Thursday, June 21, 2012

Vintage Aprons

When the clock strikes 5 pm, do you burst through the front door of your home, arms full of last minute groceries, child magnetically attached to one leg, listening to your husband shouting over his shoulder from the arm chair, "What's for dinner?"  Fighting the urge to drop the groceries, shake off the child and flip off the hubby, you decide rather to smooth over your curls and march determinedly into the kitchen.  You are, after all, the Queen of the Castle, and once you've tied on that apron, all is well.  Here are some of our vintage aprons that instantly induce a feeling of calm and control.*

Wild Kat's favorite is a yellow, gingham, smock-style apron with embroidery on the shoulder ruffles. 

Gingham was a very popular fabric choice in the 1950s.  Most of these aprons are embellished with embroidery patterns using cross-stitch designs or iron-on transfers.

This half apron is light green gingham with a large, cross-stitched peacock.  I received this one as a birthday gift from Kat just a few days ago (yes, I turned 29 again).  It features small pleats along the waistband which provide fullness at the hemline but still keep the bulk of gathers off the mid-section.  At 29 years old *ahem*, I don't need more bulk in my mid-section. 

Since we're talking about the '50s, another popular trend included kitchen motif fabric.  Wild Kat's aqua and white apron features vegetables, watering cans and gardening tools...

...while mine is the classic pots and pans.  This trend was seen in not only dressmaking fabrics used for aprons, but also in home decorating fabrics for curtains and upholstery as well as wallpaper during the 1950s.
My go-to apron is a very typical 1940s bib-style.  It has a single button at the base of the neck and ties at the waist.  I've copied this style many times to make aprons as gifts.
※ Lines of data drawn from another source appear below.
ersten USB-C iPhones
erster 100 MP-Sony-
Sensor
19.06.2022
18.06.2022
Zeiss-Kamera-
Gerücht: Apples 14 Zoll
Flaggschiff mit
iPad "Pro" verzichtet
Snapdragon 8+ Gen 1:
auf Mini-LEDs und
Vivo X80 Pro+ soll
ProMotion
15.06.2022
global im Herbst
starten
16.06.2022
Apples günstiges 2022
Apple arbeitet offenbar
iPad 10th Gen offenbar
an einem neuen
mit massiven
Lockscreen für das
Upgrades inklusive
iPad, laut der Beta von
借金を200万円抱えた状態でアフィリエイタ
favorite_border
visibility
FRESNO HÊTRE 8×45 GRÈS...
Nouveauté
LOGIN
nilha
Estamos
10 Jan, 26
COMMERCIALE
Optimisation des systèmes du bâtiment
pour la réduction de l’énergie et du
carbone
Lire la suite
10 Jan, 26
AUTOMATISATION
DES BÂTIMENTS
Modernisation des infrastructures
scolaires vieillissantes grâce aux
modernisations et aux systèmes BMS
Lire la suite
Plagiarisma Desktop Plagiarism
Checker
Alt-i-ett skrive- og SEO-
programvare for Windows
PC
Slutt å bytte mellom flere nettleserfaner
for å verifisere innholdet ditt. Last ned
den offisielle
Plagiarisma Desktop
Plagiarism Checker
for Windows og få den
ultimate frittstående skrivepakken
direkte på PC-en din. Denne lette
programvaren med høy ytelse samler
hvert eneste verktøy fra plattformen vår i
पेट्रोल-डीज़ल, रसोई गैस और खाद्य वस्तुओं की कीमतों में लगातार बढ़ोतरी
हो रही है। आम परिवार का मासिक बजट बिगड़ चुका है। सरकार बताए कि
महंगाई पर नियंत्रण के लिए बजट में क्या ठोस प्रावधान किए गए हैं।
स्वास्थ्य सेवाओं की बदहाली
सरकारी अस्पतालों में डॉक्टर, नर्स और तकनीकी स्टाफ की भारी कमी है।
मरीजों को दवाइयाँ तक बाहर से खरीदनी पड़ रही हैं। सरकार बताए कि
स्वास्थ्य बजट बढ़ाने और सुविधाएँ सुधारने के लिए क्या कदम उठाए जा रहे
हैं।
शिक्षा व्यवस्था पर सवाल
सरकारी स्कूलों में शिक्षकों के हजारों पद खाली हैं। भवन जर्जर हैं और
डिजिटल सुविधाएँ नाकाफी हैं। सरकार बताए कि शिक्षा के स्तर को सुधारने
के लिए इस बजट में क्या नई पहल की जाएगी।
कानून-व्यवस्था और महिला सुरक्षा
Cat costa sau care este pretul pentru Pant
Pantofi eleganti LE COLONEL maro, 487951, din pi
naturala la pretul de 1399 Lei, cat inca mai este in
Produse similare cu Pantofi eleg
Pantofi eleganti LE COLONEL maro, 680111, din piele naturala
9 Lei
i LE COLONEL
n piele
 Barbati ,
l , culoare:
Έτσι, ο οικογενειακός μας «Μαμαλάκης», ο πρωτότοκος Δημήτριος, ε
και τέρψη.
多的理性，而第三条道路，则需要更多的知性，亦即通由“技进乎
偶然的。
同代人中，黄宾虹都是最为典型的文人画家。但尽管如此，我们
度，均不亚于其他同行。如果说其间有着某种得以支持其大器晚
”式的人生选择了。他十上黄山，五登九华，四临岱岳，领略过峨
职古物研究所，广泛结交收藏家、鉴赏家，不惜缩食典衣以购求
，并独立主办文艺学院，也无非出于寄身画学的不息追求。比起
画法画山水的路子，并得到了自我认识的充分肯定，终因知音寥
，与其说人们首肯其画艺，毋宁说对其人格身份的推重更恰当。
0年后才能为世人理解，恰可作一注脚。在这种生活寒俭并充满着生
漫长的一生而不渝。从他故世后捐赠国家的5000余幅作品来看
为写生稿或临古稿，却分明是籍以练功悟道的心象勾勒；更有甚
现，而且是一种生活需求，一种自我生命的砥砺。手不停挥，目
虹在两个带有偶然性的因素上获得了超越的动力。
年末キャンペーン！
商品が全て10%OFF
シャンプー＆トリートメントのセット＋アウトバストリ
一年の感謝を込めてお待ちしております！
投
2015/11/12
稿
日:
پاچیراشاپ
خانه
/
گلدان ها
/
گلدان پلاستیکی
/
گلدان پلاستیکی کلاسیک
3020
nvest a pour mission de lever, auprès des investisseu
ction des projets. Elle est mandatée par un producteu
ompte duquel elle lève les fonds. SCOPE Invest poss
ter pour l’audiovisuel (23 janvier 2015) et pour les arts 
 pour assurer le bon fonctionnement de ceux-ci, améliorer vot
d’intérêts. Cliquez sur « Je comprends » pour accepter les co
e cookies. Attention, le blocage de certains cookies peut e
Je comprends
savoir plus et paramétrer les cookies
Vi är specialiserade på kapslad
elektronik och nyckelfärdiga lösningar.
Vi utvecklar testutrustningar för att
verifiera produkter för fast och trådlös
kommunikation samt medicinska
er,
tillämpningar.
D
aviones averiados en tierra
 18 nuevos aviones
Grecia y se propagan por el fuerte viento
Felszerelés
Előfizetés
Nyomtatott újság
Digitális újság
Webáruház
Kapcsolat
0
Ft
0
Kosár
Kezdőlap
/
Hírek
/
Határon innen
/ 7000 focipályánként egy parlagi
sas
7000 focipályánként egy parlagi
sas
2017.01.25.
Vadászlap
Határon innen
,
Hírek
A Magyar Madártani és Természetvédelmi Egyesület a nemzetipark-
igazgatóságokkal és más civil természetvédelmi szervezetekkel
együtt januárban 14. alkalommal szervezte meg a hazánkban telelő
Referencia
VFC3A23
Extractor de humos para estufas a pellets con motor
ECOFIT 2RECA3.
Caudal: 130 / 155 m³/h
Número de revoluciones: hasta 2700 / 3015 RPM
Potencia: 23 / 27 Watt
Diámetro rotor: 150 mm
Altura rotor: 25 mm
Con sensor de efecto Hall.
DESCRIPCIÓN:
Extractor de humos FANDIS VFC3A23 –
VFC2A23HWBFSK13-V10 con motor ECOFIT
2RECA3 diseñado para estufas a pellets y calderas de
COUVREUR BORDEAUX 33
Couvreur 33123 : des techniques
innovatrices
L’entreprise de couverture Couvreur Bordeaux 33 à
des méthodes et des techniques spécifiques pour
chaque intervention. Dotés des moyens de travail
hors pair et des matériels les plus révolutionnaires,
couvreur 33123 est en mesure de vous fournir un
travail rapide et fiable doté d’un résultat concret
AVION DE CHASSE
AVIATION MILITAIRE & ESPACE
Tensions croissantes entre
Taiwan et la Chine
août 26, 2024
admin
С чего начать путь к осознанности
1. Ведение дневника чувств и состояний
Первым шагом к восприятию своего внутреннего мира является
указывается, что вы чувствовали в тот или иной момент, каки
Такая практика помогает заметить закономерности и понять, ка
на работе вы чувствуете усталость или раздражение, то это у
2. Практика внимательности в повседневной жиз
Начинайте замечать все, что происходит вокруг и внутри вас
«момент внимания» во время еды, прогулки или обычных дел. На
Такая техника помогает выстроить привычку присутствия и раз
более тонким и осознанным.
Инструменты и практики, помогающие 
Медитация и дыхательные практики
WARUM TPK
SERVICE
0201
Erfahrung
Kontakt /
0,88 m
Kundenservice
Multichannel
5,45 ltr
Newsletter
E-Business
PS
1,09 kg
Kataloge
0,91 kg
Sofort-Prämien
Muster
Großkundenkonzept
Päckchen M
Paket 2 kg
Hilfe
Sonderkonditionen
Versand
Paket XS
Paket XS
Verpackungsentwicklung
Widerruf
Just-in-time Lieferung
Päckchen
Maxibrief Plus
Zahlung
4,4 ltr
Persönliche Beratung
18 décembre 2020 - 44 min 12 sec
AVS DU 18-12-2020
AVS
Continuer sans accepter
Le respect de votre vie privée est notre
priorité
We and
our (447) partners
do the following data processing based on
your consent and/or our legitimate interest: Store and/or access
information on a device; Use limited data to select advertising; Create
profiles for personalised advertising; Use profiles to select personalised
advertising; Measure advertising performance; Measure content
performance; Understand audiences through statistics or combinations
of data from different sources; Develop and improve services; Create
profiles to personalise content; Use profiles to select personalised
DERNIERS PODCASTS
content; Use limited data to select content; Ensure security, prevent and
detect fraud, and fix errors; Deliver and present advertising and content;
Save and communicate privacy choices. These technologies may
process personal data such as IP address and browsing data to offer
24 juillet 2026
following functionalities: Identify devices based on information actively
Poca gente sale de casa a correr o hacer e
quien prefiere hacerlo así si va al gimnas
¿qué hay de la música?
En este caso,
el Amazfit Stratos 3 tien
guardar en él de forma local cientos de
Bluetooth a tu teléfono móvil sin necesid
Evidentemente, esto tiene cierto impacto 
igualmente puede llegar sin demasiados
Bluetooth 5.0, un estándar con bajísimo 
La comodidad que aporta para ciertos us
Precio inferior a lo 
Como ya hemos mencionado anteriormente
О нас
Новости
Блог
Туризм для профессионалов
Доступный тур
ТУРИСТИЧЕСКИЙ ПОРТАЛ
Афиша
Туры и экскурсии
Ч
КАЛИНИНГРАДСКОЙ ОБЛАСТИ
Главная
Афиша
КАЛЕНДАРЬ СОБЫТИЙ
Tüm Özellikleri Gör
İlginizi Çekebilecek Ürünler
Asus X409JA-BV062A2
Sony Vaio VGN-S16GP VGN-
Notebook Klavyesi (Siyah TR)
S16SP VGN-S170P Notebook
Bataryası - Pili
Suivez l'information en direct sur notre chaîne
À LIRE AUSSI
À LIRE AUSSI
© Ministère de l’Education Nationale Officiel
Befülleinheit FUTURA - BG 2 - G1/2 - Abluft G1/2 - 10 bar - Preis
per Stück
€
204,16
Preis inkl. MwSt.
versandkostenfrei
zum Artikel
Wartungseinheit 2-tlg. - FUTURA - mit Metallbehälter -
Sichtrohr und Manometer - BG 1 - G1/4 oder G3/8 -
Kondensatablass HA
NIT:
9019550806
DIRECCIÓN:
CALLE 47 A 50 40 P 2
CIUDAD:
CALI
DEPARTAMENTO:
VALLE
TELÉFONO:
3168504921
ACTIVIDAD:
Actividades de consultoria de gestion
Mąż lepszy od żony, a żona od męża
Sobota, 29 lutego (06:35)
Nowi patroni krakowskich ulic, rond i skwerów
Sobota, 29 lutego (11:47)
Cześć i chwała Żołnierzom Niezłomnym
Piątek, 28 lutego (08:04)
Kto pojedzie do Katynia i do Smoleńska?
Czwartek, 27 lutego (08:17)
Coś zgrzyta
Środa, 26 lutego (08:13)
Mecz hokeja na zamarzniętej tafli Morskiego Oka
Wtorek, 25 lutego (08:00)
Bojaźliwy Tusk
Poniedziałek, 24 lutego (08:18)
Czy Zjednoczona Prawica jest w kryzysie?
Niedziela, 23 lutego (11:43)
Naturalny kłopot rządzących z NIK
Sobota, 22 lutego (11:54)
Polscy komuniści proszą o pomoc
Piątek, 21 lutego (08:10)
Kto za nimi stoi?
In fact most of my vintage aprons are from the '40s, full-coverage, sturdy, wanna-be Grandma ones.  Very often these have oh-so-skinny, eighth inch bias trim to finish the edges.  And of course generous pockets to stash clothespins, hankies or Wethers.  Pockets are a must for any apron!!

Many of the fabric designs in the 1940s featured meduim-sized flowers.  Feed sacks from that era are a great source of vintage fabric from the '30s and '40s.  Reportedly, women would send their husbands to the mill with strict orders to pick out feed bags that met their sewing needs, not just nourished the pigs.  This was the Mend and Make Do movement at it's finest.

But bib-styled aprons don't have to be strictly utilitarian.  Fanciful embroidery and contrast colors can spruce up any standard pattern.  Rick rack is a common favorite that spans the decades.  Ruffles, fringe and embellishments of any kind are fair game when it comes to aprons.

If you're interested in creating your own themed aprons, take a peek at my blog (Willow Homestead) where I'm hosting an Apron Challenge.  Sew one apron per month.  I started back in October and while not all of my aprons are vintage (because ladies of the '40s were much to smart to sew an apron out of taffeta), it's been a fun project!

So whatever style catches your eye, vintage aprons are great collectibles, and many of them still have a lot of service left.  Their popularity is growing as women discover the practicality and prettiness in this every day, household item.  

*DISCLAIMER*  The Hometown Victory Girls are neither licensed doctors nor actors portraying doctors, and therefore have no authority with which to make the above claim that wearing an apron, vintage or otherwise, will make said wearer calm or controlled.  Most likely you will feel just as irritated with your children and husband as when you walked through the door, but hey, you'll look nicer so it might be worth it.

1 comment:

  1. so beautiful hanging on the line , thanks love them all!!!